Un exercice descriptif examine le nombre de brevets déposés au cours d’une certaine période (2000-2005) et la croissance ultérieure de la productivité (2006-2016) au niveau sectoriel dans le cas de la Belgique et dans d'autres pays de l'UE. Au sein des industries, une grande hétérogénéité prévaut, mais l’aspect général du nuage des points pour l’ensemble des pays suggère qu’une corrélation positive entre brevets et gains de productivité futurs ne peut pas être exclue. Il va sans dire qu'il convient d'être prudent quant aux résultats obtenus par une telle approche. Toutefois, il s'agit d'un point de départ pour des recherches empiriques plus approfondies.

PRINCIPAUX ENSEIGNEMENTS

L’analyse des capacités d’innovation de la Belgique sous l’angle des données de brevets réaffirme que ces dernières restent un levier essentiel de la productivité et de la croissance future. L'importance de l'innovation et de la recherche avancée est encore davantage soulignée avec la crise du COVID-19 : ils sont dans le contexte actuel également étroitement liés à des questions de santé publique essentielles.

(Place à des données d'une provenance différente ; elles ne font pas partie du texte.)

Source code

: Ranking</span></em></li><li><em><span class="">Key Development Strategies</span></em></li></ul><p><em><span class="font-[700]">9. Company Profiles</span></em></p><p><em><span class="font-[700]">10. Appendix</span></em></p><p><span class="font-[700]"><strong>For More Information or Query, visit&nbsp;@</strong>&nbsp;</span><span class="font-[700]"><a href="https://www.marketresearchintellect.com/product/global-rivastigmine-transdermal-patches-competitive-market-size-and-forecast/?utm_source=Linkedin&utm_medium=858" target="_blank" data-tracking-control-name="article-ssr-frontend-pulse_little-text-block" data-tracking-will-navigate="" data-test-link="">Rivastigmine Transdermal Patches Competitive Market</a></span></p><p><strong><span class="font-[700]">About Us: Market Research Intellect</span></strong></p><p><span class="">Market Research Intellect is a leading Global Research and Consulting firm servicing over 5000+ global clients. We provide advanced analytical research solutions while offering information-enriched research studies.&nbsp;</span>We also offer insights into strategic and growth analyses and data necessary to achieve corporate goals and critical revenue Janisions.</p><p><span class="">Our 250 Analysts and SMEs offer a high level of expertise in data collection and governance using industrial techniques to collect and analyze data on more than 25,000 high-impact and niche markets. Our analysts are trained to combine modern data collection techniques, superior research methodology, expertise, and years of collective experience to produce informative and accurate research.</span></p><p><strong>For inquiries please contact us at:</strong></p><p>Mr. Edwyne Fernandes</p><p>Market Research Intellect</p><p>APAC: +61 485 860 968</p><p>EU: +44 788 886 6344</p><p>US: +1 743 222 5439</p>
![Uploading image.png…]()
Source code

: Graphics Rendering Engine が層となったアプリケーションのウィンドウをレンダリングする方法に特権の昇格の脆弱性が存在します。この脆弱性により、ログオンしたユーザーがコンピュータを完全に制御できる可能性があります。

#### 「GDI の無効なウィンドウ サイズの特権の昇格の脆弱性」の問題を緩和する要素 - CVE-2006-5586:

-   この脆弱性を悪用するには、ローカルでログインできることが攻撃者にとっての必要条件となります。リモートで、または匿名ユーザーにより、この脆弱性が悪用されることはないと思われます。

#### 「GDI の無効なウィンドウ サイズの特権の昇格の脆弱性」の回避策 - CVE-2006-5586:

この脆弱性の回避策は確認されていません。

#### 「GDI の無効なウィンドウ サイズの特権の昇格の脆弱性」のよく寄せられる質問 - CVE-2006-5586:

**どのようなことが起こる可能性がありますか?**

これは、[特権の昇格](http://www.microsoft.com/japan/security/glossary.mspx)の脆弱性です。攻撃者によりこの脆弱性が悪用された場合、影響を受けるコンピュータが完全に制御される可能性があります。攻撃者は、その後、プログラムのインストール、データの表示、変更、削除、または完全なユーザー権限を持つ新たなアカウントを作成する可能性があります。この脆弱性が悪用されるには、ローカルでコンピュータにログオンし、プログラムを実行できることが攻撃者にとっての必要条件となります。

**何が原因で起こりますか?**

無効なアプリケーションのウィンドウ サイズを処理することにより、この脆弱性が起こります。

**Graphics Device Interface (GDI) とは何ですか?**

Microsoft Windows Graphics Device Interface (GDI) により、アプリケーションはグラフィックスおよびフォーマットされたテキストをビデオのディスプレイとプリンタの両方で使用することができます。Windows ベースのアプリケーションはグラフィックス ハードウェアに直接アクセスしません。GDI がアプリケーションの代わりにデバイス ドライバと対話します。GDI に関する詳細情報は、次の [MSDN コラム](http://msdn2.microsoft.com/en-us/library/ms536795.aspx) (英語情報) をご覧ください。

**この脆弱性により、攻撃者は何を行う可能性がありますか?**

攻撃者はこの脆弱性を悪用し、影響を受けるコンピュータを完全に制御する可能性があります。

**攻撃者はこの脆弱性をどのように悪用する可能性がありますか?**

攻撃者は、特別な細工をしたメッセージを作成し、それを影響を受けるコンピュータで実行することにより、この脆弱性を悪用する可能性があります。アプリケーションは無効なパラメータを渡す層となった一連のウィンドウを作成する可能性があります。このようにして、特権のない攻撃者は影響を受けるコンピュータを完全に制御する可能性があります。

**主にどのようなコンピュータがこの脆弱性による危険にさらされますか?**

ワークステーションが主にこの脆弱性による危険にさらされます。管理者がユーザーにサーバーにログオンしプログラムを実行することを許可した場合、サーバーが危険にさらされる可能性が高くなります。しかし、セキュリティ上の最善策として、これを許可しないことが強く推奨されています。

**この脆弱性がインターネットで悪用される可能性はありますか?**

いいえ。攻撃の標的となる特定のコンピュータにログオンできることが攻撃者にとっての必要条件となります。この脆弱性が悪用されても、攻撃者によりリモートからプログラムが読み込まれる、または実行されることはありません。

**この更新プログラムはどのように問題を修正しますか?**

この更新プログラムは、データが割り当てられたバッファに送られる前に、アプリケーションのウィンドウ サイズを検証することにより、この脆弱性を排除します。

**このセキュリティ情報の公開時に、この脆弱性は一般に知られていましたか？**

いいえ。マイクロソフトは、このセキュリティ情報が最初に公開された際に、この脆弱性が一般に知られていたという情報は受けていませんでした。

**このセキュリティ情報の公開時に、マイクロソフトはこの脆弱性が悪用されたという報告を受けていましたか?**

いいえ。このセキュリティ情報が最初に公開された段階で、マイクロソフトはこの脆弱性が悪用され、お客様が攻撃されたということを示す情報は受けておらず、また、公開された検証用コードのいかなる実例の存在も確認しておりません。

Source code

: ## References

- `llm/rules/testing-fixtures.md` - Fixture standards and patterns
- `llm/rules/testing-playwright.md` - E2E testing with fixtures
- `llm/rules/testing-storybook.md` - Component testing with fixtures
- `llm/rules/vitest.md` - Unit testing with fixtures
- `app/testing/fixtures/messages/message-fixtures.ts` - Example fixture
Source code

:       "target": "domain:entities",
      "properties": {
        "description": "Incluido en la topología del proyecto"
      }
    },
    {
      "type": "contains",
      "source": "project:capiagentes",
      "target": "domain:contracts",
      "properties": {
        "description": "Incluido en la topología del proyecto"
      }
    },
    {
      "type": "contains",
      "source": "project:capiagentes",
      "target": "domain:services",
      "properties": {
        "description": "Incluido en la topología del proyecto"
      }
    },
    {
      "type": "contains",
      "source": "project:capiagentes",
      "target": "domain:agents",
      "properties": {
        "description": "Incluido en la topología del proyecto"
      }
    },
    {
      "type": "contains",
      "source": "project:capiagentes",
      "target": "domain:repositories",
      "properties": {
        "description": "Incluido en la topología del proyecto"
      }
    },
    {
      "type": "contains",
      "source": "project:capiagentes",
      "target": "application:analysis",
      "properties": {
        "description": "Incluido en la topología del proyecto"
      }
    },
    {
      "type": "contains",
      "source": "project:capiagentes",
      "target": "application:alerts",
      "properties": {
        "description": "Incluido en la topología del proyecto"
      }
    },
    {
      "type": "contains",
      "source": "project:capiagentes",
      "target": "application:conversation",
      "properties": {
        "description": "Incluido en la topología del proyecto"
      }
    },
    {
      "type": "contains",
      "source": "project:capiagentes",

Globalement, l’article permet de dégager des enseignements-clés qui se résument en quatre points forts mais en autant de faiblesses.

Points forts :

  • Dans le top international, la Belgique a réussi à maintenir, de manière consistante dans le temps, une position de place forte en tant que productrice de brevets.
  • Plusieurs secteurs des sciences de la vie sont susceptibles d'enregistrer des innovations majeures à la suite de la crise du COVID-19. La Belgique est associée à plusieurs projets mondiaux visant à trouver des vaccins et des traitements médicaux, soulignant la reconnaissance de l’expertise belge de haut niveau dans ce domaine. Grâce à sa position solide dans le secteur pharmaceutique, la Belgique devrait, à l’avenir, demeurer un acteur important dans la poursuite des recherches épidémiologiques.
  • La Belgique est très active en matière de collaboration internationale menant à des brevets : elle tend à bénéficier d'économies d'échelle en faisant partie de réseaux mondiaux de chercheurs. Une telle contribution à des technologies de pointe reflète la reconnaissance des compétences des inventeurs et des chercheurs belges par leur attrait auprès des multinationales étrangères.
  • Les universités et les laboratoires de recherche académiques sont devenus des acteurs-clés sur lesquels le potentiel d'innovation de la Belgique peut compter.

Points faibles :

  • Les principaux secteurs technologiques brevetés par la Belgique ne coïncident pas avec les domaines d'innovation dont la croissance est la plus rapide sur le marché européen. C’est en particulier au niveau des innovations numériques que la Belgique semble peu présente.
  • Un degré élevé de concentration est constaté : les brevets sont déterminés par quelques (grandes) entités, belges et étrangères, actives dans une poignée de secteurs-clés.
  • Contrairement à d’autres économies intensives en R&D, la Belgique a été moins en mesure de s'approprier pleinement les rendements des connaissances qu’elle produit, étant donné la configuration de la détention des droits sur la propriété des brevets belges. Couplé au constat d’une concentration relativement importante, ceci constitue une source de vulnérabilité à l'égard de quelques entités à un moment où de profondes incertitudes prévalent, en raison des craintes d’une démondialisation et d’un remaniement des chaînes d'approvisionnement dans un large éventail d'industries, mais aussi en raison de l'évolution des dynamiques de l'innovation vers des technologies où la Belgique est mal positionnée.
  • Le revers du rôle notable des universités est que les entreprises belges, en particulier les PME, semblent déployer relativement moins d'efforts dans la production de brevets. Cela fait écho au constat d’atonie de l’entrepreneuriat caractérisant plus généralement le tissu économique belge.